▶ Work task: Count, in the entries, the lines with "down". Answer with the number only.
--- Record excerpts Enclosed Below ---
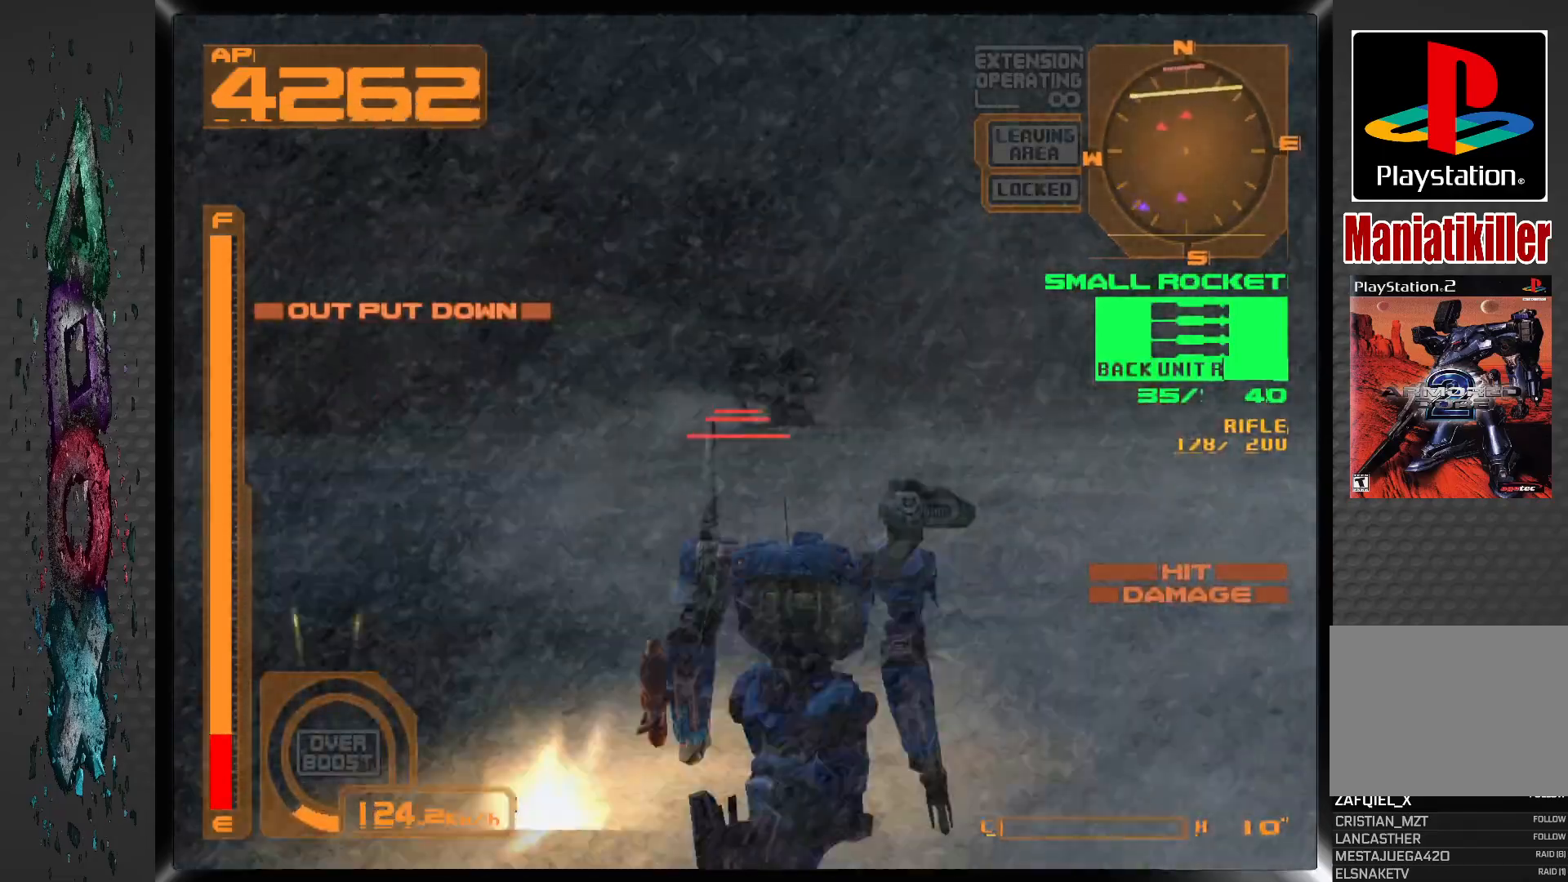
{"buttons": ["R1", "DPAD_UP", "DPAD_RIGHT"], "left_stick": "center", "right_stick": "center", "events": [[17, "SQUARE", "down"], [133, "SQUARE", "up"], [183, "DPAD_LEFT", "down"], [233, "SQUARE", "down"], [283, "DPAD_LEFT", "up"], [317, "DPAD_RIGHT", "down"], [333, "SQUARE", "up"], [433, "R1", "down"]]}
--- End of Enclosed Record excerpts ---
--- Record excerpts Enclosed Below ---
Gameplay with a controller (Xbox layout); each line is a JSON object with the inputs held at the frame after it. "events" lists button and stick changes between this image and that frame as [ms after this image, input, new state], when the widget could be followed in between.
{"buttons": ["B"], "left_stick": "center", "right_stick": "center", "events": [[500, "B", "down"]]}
--- End of Enclosed Record excerpts ---
▶ Solution to the exercise: 2